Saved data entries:
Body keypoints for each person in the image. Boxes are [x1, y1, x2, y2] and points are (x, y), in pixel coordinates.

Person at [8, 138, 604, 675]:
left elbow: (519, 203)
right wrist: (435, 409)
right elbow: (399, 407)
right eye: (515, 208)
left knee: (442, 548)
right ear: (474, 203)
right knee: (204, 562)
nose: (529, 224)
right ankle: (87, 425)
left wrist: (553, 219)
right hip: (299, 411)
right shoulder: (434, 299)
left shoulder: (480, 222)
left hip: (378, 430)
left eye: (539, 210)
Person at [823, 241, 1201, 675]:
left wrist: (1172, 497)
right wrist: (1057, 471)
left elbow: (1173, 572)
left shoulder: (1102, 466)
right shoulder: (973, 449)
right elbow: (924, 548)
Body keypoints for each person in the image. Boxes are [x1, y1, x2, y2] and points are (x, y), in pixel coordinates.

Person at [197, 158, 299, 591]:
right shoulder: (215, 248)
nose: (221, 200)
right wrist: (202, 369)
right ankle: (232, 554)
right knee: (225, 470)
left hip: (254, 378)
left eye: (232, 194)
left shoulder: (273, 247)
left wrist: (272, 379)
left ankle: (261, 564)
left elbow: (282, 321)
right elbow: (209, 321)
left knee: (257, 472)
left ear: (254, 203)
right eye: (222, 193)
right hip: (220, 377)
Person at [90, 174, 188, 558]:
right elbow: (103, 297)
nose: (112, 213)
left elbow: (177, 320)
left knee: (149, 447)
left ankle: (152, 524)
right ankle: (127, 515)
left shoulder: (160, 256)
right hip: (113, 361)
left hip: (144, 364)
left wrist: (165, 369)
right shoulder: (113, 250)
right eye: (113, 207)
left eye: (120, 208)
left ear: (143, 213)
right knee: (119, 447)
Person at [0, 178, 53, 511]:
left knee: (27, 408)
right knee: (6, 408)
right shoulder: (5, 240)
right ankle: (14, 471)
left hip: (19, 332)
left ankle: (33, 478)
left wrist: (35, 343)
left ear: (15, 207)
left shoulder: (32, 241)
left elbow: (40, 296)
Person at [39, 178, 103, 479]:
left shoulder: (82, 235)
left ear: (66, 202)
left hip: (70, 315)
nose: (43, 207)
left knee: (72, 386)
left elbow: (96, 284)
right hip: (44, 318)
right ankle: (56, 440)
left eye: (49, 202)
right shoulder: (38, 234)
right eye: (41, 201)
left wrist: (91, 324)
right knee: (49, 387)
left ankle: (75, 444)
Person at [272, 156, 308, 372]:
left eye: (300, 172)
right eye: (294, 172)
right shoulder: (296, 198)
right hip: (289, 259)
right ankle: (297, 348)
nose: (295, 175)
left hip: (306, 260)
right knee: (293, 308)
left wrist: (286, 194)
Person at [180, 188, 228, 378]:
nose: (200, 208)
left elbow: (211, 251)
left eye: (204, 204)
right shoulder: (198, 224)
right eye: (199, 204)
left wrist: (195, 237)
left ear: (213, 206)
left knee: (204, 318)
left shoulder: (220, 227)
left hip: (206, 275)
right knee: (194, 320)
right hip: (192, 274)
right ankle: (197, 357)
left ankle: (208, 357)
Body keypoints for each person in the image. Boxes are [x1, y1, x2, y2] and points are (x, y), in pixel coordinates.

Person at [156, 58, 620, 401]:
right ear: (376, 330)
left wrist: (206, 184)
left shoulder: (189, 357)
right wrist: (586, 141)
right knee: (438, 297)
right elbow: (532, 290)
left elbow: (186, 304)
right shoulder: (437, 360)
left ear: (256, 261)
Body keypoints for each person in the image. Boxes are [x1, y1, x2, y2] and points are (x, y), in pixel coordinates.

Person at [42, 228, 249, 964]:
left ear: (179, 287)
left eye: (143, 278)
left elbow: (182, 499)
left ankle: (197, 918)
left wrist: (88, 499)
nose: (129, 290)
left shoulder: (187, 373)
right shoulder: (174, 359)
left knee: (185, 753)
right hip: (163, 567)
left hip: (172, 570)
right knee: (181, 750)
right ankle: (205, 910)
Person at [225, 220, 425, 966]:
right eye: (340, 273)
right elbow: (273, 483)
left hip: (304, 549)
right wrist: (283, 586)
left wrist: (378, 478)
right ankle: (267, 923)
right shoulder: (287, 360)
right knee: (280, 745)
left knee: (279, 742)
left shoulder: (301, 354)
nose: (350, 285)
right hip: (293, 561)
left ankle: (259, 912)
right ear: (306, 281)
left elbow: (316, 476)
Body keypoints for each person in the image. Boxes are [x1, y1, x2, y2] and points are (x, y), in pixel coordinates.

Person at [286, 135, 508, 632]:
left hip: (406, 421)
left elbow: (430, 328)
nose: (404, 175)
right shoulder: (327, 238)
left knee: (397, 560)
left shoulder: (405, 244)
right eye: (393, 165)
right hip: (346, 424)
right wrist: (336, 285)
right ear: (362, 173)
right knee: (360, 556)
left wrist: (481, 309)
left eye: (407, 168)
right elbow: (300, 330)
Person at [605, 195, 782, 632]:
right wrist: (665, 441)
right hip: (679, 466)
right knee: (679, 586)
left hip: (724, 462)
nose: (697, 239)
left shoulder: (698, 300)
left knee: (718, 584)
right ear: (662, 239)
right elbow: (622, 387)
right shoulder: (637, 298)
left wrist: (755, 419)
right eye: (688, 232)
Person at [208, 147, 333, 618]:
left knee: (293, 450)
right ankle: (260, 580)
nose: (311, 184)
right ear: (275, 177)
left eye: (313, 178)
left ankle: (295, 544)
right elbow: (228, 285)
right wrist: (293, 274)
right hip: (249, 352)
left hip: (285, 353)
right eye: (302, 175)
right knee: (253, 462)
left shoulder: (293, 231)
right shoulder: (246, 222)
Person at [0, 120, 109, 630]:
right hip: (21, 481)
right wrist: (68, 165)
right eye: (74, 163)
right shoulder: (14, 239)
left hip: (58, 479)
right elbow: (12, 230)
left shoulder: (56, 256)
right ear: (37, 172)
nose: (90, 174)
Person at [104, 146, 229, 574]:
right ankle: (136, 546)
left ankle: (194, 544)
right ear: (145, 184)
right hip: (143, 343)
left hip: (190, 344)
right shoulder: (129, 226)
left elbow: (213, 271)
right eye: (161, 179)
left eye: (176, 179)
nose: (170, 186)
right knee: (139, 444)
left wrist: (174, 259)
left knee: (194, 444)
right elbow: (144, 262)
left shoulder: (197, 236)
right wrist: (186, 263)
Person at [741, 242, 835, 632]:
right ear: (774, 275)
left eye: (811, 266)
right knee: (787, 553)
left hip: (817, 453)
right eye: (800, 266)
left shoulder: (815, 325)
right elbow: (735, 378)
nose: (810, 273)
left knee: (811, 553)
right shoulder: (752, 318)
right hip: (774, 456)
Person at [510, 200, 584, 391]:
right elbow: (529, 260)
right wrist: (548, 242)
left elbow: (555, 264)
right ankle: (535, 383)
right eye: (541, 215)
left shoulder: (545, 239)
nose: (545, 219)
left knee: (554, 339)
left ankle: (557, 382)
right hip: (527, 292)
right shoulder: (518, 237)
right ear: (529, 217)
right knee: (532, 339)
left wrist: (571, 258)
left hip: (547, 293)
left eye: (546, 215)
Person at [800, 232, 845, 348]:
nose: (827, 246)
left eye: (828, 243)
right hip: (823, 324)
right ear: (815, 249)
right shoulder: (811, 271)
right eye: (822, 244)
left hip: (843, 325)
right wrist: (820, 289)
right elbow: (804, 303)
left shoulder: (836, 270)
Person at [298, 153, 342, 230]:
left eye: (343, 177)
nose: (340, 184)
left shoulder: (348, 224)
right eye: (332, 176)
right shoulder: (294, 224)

WORK REQUEST >>
From the records above, quote only the lines running from the line with "left eye: (176, 179)" to the line with "right hip: (527, 292)", both lines included.

ANSWER SPACE >>
left eye: (176, 179)
nose: (170, 186)
right knee: (139, 444)
left wrist: (174, 259)
left knee: (194, 444)
right elbow: (144, 262)
left shoulder: (197, 236)
right wrist: (186, 263)
Person at [741, 242, 835, 632]:
right ear: (774, 275)
left eye: (811, 266)
right knee: (787, 553)
left hip: (817, 453)
right eye: (800, 266)
left shoulder: (815, 325)
right elbow: (735, 378)
nose: (810, 273)
left knee: (811, 553)
right shoulder: (752, 318)
right hip: (774, 456)
Person at [510, 200, 584, 391]:
right elbow: (529, 260)
right wrist: (548, 242)
left elbow: (555, 264)
right ankle: (535, 383)
right eye: (541, 215)
left shoulder: (545, 239)
nose: (545, 219)
left knee: (554, 339)
left ankle: (557, 382)
right hip: (527, 292)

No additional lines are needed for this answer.